ReTox wrote:
Kmarion wrote:
Why is everyone stuck in the mid 90's?
?
Not sure what you mean unless it is about Whitten in 95. If that is the case then it goes directly to the 7 dimensions and Brian Green's "Elegant Universe" as mentioned above.
Besides, I can't seem to recall anything ground breaking in the last few years when it comes to strings. I read about Burt Ovrut's brane collisions in 2002 and that really peaked my interest. Since then though, nothing. Got anything good?
Nothing of real interest has come out of string theory in the last decade, that's why not very people give it very much credit in the scientific community. It makes a lot of unverifiable assumptions and then doesn't answer very many questions, struggling to meet the most basic requirements for being a reasonable theory.
oug wrote:
4 basic elements? lol ok you seem to know little about Greek history. Take
Democritus for instance. But anyway, the Greeks are off-subject.
Hardly. In fact I read a
nice little book that went in depth into Democritus as the founding father of the idea of the atom. The fact of the matter however is that his ideas were much more philosophical than scientific, a route that you are contending science has no room for. He founded his idea of the atomos on the basic idea that if you keep cutting and cutting, you will eventually get to an indivisible particle. That is not our modern day atom, but what is today known as the elusive Higgs boson or God Particle.
Those were not necessarily the popular beliefs of the people either. I would draw a parallel to those today who believe in cold fusion. It isn't accepted by the scientific community at large, it is founded on pseudoscience, and it could turn out to be correct against all scientific odds in the future.
If you think the Greeks are off-topic then you truly don't understand what I'm saying.
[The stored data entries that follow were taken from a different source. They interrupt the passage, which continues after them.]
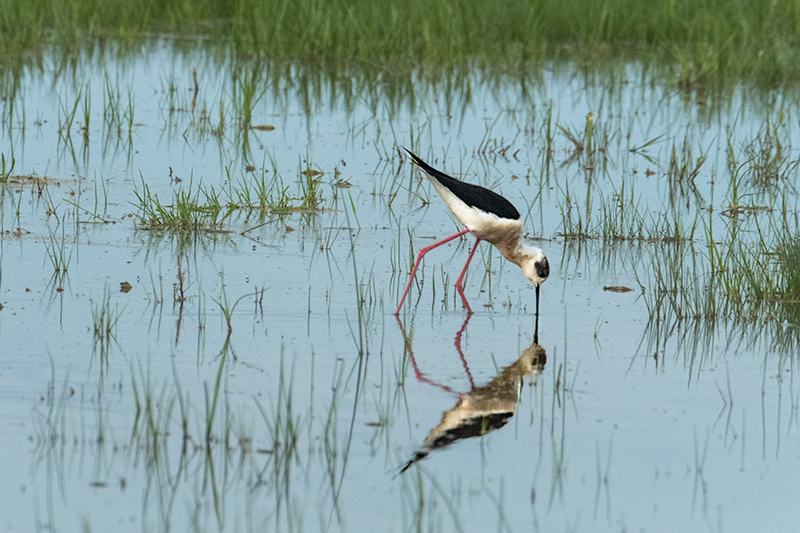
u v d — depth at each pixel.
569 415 8.82
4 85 21.44
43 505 7.04
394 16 26.02
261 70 23.98
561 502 7.32
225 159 17.78
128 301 11.31
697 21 28.06
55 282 11.80
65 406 8.55
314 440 8.16
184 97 21.83
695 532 6.99
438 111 21.64
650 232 14.99
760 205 16.39
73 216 14.41
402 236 14.51
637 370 9.96
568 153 19.11
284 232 14.38
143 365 9.51
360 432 8.33
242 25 26.58
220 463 7.71
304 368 9.66
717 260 13.69
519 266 12.74
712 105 22.36
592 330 11.13
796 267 12.45
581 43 27.81
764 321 11.59
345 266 13.03
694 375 9.88
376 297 11.96
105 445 7.91
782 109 21.22
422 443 8.18
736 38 27.56
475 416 8.73
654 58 25.77
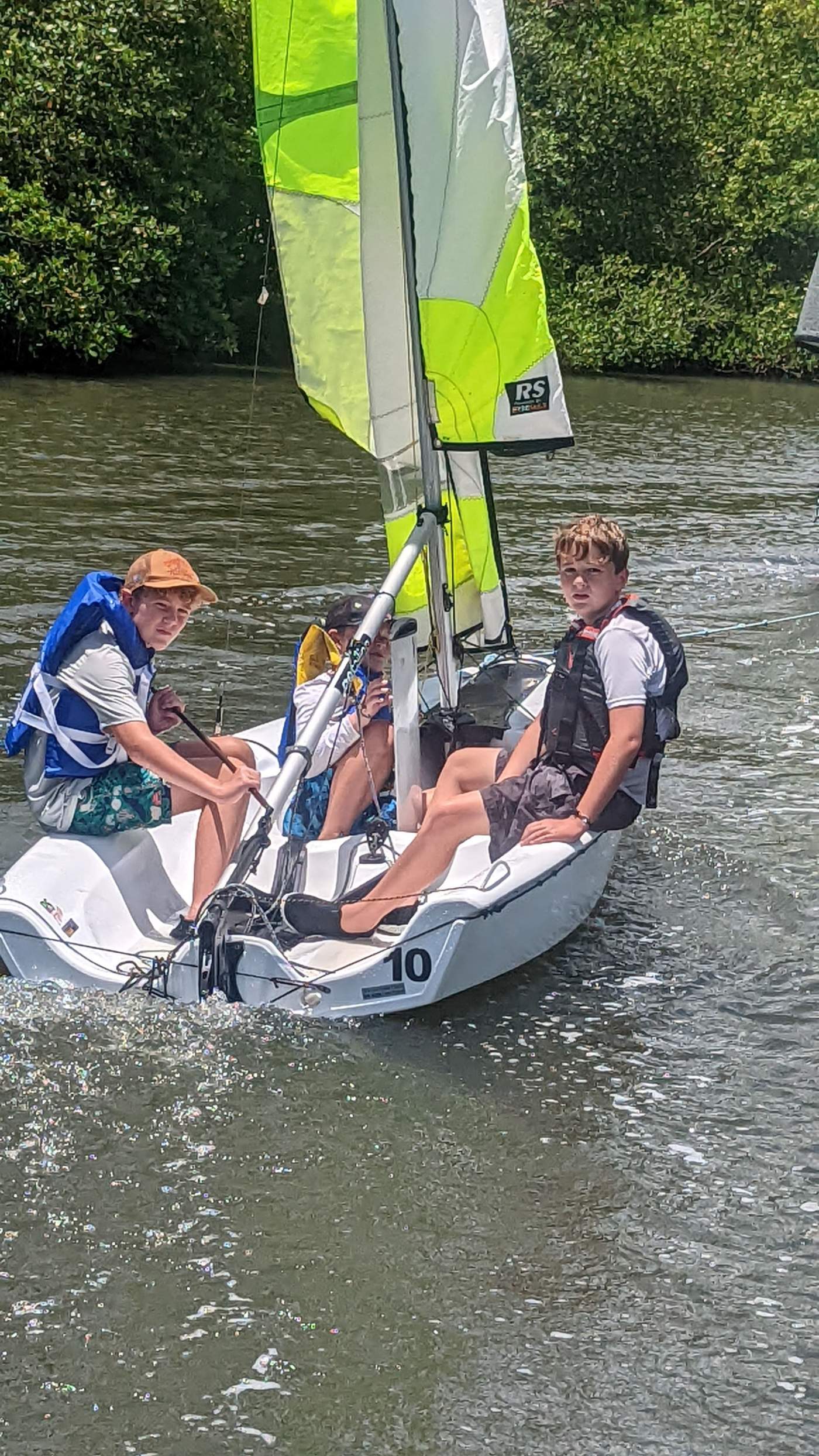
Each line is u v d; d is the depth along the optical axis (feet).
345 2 14.74
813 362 88.43
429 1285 9.69
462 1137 11.24
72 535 30.89
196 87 72.64
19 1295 9.43
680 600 28.07
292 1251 9.93
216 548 30.76
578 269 87.76
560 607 27.09
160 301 70.90
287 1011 12.68
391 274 14.52
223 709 20.72
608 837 14.26
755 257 90.79
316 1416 8.63
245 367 74.33
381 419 15.08
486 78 14.08
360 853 14.62
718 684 22.71
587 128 86.79
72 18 66.59
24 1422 8.49
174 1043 12.15
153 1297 9.48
We currently believe in theories that are wrong, but we believe them anyways. Having what proof we have today doesn't make them right, it only gives us more faith in the theory before it is disproved.
Imagine you go back in time and talk to Newton. You tell him that matter and energy are interrelated with a very specific formula. What do you think he would say? You would sound an awful lot like people talking about God today. There are no scientific instruments that would allow you to test the theory, all he can do is take it on your word. It doesn't make a whole lot of sense and what little concrete evidence of it existing doesn't count for much. No one would believe it. Does that make the theory any less right? The universe has abided by the same rules since the beginning of time, and it will most likely continue for long after the expiration of the human race. As we pass through our short time in it we don't alter anything about those rules because we have scientific evidence for a theory, we just temporarily believe it is true until something better comes along.
Something better
always comes along when it comes to nature. The only constants in our intellectual world are the ones that humans control, things like our counting system, mathematics, etc. because they are only our interpretations of the world around us. Six will always be six because we stick that definition to the natural world. When we try to define the natural world itself however, it is presumptuous to assume we have it right this time. Every civilization throughout time has taken their crack at it, and we see obvious flaws in every one. What makes us different? Why all of a sudden are our theories correct and not beliefs? I refuse to say a theory is correct in lieu of a better theory because I know it is wrong. We just don't know why yet.
oug wrote:
The fact of the matter is (imo) that in science there is no room for unfounded beliefs. The entire concept of believing is unscientific to begin with, since the latter works on the basis of
obsevation and experimentation in an effort to provide proof. It's all written very well in the last link really:
You really hammered my point home for me with that last paragraph. I was pretty suprised in fact at what it said, seeing as I wrote my former response before reading this.
wiki wrote:
Despite the existence of well-tested theories, science cannot claim absolute knowledge of nature or the behavior of the subject or of the field of study due to epistemological problems that are unavoidable and preclude the discovery or establishment of absolute truth. Unlike a mathematical proof, a scientific theory is empirical, and is always open to falsification, if new evidence is presented. Even the most basic and fundamental theories may turn out to be imperfect if new observations are inconsistent with them.
We cannot establish absolute truth using the scientific method, therefore what we choose to accept we believe or temporarily assume correct. It is founded on little more than faith in that scientific method.
I believe in quantum theory. There is actually a very good chance that it is at least some part wrong, and that it will be proved so in order to be unified with GR in my lifetime. That does not keep me from using it in practical applications, or preclude scientific development of theories to replace it. It only means that I have enough reason to bother to learn about it. Belief does not mean unfounded, Christians have proof Jesus was real and the Bible and such you know.